▶ Instructions to follow
Each line of the data below that carries the word "rect" needs to be copied.

(Stored data entries)
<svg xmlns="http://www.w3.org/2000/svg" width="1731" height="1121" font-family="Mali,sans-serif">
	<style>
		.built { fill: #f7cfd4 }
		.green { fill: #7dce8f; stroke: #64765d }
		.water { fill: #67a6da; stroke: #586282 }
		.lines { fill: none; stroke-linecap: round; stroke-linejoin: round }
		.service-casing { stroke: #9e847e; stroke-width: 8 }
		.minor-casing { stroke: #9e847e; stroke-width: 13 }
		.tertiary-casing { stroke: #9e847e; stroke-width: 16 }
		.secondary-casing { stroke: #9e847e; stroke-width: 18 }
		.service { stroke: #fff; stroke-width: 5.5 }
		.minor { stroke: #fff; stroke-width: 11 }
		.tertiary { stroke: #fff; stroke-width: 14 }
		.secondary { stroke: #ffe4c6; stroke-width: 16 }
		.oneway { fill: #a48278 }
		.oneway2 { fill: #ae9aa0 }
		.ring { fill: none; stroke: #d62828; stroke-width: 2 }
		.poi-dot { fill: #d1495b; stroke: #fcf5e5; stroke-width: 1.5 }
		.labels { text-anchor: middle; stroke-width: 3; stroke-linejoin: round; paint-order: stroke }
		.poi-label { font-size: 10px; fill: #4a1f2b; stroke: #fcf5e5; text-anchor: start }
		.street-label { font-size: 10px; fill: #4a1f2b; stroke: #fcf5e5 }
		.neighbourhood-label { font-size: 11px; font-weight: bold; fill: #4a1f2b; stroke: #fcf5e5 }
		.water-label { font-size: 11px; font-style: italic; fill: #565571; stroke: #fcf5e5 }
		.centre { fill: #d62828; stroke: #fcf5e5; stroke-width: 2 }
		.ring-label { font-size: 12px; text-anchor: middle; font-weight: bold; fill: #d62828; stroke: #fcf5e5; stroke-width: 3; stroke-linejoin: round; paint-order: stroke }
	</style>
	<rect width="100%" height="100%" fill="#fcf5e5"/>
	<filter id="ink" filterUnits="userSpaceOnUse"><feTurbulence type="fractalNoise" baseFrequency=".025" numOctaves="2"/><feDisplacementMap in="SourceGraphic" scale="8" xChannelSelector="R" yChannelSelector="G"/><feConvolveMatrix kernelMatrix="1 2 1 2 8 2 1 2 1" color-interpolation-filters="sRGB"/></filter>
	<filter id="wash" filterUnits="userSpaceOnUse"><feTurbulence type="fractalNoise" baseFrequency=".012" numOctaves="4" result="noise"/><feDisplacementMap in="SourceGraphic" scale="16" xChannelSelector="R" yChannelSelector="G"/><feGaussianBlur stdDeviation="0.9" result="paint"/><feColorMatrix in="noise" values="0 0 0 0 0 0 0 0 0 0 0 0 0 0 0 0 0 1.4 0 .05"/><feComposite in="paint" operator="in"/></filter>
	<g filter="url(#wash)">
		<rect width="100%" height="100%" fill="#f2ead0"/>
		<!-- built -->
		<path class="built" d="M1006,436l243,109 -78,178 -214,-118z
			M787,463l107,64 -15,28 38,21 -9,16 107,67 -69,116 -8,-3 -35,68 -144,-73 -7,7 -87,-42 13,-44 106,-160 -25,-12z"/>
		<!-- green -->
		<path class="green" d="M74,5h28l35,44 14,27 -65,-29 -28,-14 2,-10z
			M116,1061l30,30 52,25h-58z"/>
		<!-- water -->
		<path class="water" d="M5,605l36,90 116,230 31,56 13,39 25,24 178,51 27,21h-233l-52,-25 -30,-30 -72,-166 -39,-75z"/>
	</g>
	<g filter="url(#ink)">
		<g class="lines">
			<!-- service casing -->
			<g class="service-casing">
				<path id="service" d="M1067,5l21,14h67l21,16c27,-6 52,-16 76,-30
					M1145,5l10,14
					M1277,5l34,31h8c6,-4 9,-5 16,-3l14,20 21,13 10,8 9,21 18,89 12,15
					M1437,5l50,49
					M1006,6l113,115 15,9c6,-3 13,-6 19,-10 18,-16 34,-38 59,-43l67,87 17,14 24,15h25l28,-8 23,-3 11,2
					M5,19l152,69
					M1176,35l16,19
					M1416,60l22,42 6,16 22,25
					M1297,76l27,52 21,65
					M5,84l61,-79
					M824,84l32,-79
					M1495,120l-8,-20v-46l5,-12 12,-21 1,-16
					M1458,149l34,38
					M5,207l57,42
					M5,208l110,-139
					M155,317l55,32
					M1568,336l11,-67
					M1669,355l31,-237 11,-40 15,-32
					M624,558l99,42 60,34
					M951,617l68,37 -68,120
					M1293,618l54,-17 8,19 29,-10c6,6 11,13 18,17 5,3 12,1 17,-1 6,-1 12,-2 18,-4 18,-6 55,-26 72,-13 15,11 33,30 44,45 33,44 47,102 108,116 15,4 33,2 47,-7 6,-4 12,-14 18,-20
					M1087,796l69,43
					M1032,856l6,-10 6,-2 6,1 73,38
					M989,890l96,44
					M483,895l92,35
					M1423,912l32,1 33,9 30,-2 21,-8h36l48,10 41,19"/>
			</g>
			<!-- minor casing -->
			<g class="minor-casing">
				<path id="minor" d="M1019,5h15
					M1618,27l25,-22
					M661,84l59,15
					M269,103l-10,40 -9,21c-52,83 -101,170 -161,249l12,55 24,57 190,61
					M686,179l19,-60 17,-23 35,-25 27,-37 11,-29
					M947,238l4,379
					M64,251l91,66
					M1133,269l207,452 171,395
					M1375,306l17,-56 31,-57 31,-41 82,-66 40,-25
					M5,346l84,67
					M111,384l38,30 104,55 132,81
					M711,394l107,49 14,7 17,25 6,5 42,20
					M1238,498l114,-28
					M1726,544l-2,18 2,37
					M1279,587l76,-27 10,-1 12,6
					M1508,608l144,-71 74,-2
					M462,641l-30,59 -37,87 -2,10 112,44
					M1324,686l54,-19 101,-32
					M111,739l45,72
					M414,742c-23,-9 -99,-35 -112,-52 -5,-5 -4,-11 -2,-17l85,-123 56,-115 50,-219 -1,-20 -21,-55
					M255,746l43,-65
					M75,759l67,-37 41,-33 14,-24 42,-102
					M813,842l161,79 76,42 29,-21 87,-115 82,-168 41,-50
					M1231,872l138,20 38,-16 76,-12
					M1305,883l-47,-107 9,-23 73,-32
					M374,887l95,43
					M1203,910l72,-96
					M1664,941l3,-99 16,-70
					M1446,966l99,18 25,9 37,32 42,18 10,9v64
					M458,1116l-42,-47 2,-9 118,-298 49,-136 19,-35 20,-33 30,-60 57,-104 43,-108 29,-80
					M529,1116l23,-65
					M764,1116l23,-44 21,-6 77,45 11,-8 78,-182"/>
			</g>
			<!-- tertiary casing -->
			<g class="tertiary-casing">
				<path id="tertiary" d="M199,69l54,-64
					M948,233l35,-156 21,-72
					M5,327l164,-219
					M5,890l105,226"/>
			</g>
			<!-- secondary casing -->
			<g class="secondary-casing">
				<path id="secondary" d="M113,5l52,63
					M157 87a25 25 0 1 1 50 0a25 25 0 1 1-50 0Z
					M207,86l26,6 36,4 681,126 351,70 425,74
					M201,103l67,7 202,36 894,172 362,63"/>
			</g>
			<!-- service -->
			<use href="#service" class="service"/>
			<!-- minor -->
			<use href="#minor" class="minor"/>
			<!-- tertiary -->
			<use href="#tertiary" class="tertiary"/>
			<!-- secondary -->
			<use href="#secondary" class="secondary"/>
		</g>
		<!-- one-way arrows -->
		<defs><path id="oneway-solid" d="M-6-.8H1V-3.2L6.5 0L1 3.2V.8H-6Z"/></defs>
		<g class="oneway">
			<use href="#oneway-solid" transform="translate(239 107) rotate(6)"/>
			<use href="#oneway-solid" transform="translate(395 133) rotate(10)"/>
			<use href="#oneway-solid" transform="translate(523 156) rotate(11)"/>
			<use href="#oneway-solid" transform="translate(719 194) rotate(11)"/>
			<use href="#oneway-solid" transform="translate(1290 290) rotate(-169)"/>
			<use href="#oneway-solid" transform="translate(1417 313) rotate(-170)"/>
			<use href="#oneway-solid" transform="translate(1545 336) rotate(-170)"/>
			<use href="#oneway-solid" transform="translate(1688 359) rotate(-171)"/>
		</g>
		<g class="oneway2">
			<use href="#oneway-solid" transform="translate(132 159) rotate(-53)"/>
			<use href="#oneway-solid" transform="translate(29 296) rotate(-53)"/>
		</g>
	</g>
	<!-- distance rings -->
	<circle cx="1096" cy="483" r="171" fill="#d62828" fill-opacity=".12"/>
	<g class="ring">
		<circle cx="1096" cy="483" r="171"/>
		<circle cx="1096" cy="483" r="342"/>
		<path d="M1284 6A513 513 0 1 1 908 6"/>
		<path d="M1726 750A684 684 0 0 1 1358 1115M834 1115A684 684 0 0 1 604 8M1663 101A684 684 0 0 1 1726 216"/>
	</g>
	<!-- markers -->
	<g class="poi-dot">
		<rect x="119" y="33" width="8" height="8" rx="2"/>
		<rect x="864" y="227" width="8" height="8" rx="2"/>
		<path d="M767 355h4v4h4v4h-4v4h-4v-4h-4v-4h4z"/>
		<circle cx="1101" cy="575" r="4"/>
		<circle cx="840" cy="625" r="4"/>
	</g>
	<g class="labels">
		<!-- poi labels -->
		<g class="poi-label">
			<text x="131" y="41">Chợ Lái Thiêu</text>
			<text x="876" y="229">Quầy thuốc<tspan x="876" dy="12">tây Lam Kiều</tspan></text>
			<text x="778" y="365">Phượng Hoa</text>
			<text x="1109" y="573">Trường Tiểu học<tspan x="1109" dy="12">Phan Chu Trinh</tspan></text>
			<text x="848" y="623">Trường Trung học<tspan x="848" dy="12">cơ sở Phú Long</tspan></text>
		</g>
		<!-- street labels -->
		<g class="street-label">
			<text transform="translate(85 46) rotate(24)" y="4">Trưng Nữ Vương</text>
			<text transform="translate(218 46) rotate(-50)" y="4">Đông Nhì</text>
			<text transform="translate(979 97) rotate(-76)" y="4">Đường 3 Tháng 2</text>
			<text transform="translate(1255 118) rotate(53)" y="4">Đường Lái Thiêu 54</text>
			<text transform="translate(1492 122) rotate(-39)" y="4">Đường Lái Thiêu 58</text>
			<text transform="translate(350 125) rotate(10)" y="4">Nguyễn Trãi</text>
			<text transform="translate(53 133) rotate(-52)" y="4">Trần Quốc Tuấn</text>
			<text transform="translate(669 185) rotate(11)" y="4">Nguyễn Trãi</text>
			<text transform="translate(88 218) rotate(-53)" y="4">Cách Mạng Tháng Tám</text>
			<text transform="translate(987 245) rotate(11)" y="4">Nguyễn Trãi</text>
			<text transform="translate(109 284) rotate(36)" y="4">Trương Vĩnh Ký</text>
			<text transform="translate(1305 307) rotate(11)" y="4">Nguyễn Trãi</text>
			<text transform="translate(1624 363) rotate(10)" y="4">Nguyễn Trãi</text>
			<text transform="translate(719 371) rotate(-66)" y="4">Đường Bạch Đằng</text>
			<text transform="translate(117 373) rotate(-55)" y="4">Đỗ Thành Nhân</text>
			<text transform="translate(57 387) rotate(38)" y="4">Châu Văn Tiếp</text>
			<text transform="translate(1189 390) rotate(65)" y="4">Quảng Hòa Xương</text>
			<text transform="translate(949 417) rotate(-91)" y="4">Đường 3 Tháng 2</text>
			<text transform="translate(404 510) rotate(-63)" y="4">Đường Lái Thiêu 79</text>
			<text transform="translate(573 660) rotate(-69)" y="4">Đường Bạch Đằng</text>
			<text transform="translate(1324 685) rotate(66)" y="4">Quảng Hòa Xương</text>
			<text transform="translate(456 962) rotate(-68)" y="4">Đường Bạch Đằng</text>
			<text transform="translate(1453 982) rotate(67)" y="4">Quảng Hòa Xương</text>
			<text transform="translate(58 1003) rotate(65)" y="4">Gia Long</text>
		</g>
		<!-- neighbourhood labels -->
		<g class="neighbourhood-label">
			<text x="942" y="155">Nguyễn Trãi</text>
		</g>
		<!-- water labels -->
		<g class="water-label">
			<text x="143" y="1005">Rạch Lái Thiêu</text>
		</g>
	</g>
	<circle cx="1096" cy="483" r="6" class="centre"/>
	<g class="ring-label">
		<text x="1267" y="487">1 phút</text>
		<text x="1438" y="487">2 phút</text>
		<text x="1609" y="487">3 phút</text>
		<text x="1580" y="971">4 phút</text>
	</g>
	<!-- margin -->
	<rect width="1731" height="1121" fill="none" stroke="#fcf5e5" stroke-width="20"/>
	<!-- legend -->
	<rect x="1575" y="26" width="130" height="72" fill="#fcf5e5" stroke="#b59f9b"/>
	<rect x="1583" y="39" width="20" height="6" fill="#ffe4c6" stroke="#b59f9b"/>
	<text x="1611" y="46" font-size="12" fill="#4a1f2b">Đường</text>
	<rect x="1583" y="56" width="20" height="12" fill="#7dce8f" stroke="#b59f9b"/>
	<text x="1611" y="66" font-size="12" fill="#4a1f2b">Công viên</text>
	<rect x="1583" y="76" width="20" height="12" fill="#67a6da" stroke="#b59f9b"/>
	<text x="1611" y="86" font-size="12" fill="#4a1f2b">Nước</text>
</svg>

▶ Task result
	<rect width="100%" height="100%" fill="#fcf5e5"/>
		<rect width="100%" height="100%" fill="#f2ead0"/>
		<rect x="119" y="33" width="8" height="8" rx="2"/>
		<rect x="864" y="227" width="8" height="8" rx="2"/>
	<rect width="1731" height="1121" fill="none" stroke="#fcf5e5" stroke-width="20"/>
	<rect x="1575" y="26" width="130" height="72" fill="#fcf5e5" stroke="#b59f9b"/>
	<rect x="1583" y="39" width="20" height="6" fill="#ffe4c6" stroke="#b59f9b"/>
	<rect x="1583" y="56" width="20" height="12" fill="#7dce8f" stroke="#b59f9b"/>
	<rect x="1583" y="76" width="20" height="12" fill="#67a6da" stroke="#b59f9b"/>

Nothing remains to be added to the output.